Pour finir ma saison de glace, je ne pouvais rien demander de mieux. Et finalement, il faut parfois échouer pour réussir! En passant, chapeau aux ouvreurs Mathieu Péloquin et Jean-François Morin pour leur audace et leur vision. Aussi, un immense merci à Jeff et Carl pour la journée mémorable. Ce fût mon plus beau cadeau de fête à vie. (Je sais, je sais! J’étais trois jours en avance!)
Vidéo tournée par Jean-François Girard
Woooâââw! Bravo les gars! Un des meilleurs vidéos de glace que j’ai vus depuis longtemps! Vous avez vraiment des couilles en kryptonite!
Bravo les boys.
Pour avoir fait deux essais infructueux cet hiver avec mes bons amis Charles, Pierre et Maarten, votre réussite me touche spécialement. L’ambiance de cette voie ne se compare avec absolument rien dont j’ai eu la chance de grimper dans le passé. Je suis fier que des gars de la place aient pu compléter la voie. Un bravo particulier à Jean-François pour un niveau d’engagement exceptionnel dans la colonne et la tour. Pour ma part, un des points positifs est que je peux toujours y rêver…:)
WOW! Hot les boys!!!!
le refuge qu’on voit dans le vidéo c’est où? (tsé le lieu où Carl s’étire la laine!) Je pensais qu’il y avait pas de refuge ouvert dans les Hautes Gorges en hiver.

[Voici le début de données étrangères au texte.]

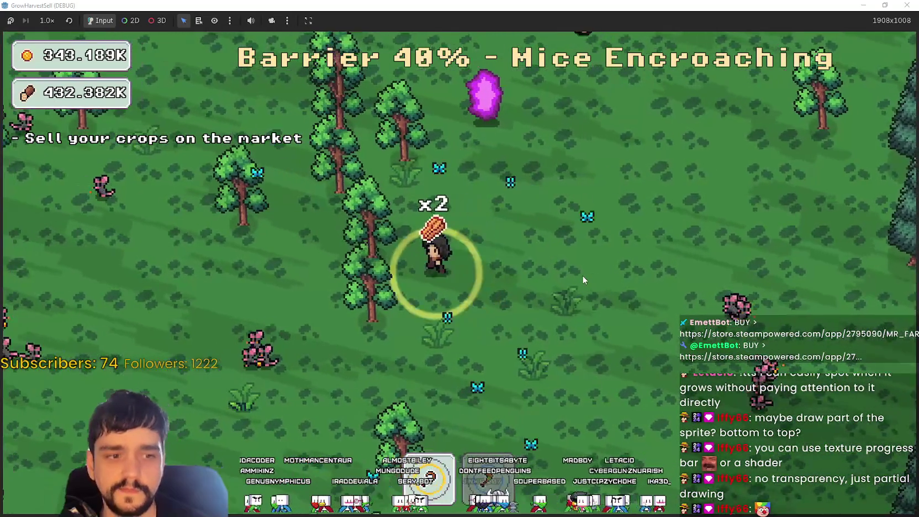
pyautogui.press('w')
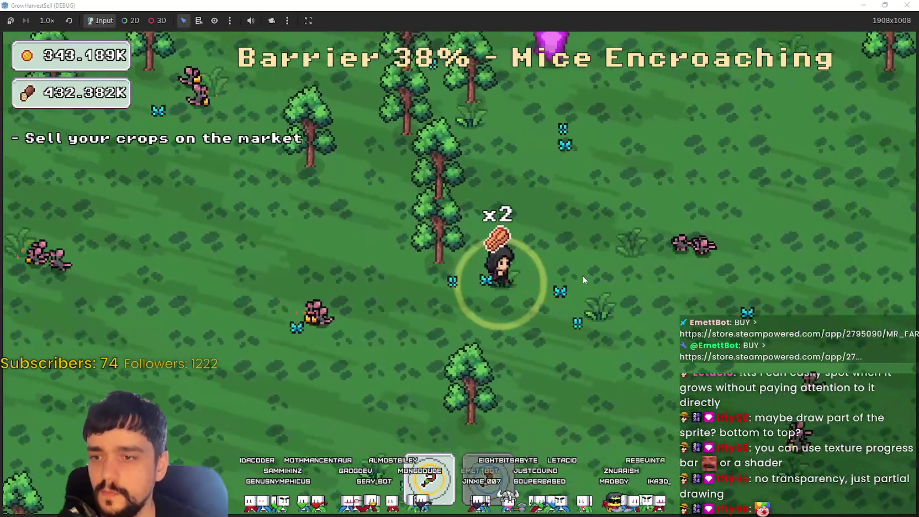
pyautogui.press('d')
pyautogui.press('s')
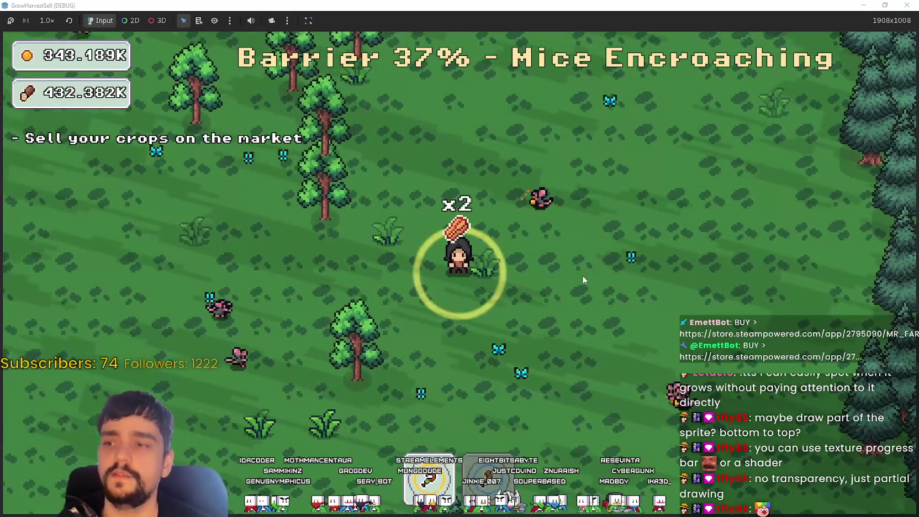
pyautogui.press('w')
pyautogui.press('d')
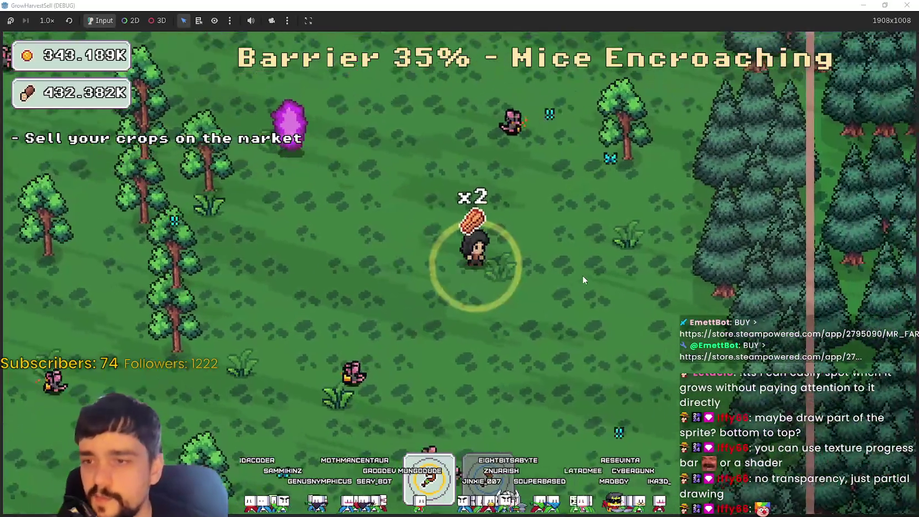
pyautogui.press('s')
pyautogui.press('a')
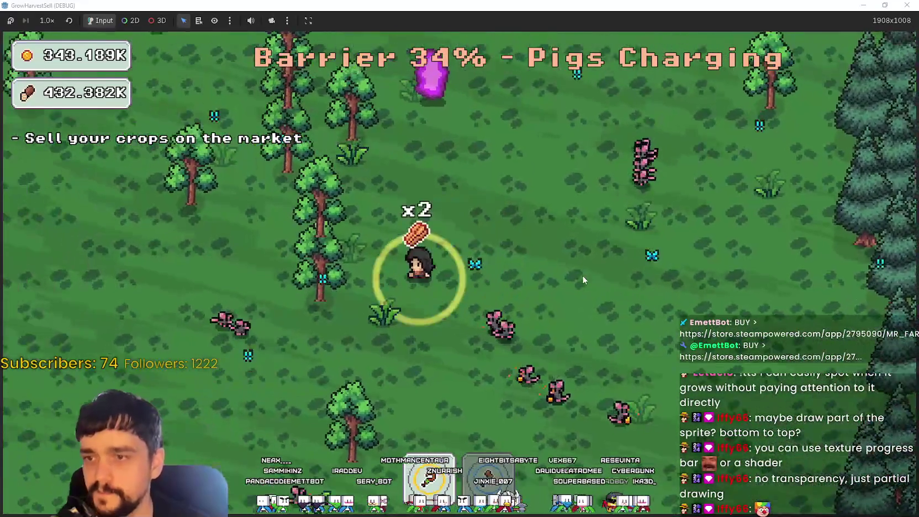
pyautogui.press('a')
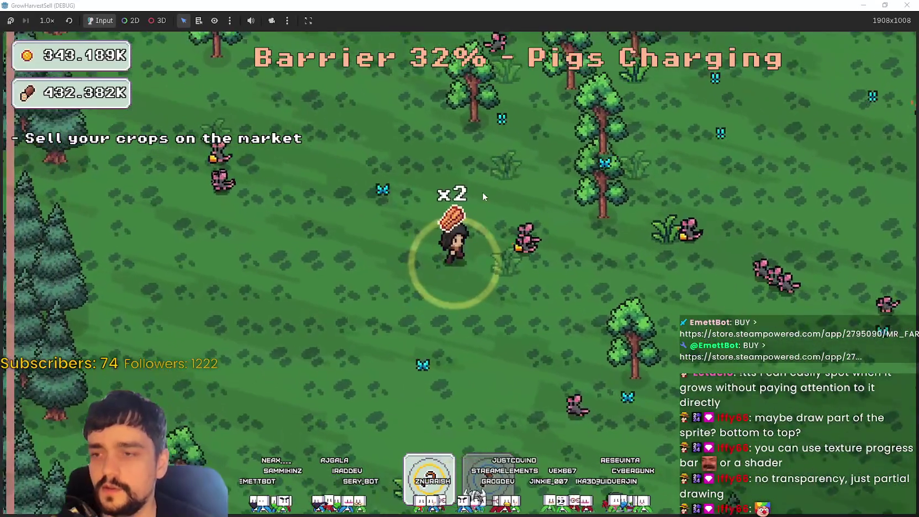
pyautogui.press('d')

il y a le chalet « le geai bleu » (avec propane) et le refuge « le prophête » de la traversée de charlevoix (https://www.traverseedecharlevoix.qc.ca/cartographie). Mais c’est quand même un peu passé le cran des érables, pas si proche de l’équerre que ca. Ca vaut la peine pour sauver le transport du stock de camping au prix d’une approche plus longue le matin de la grimpe.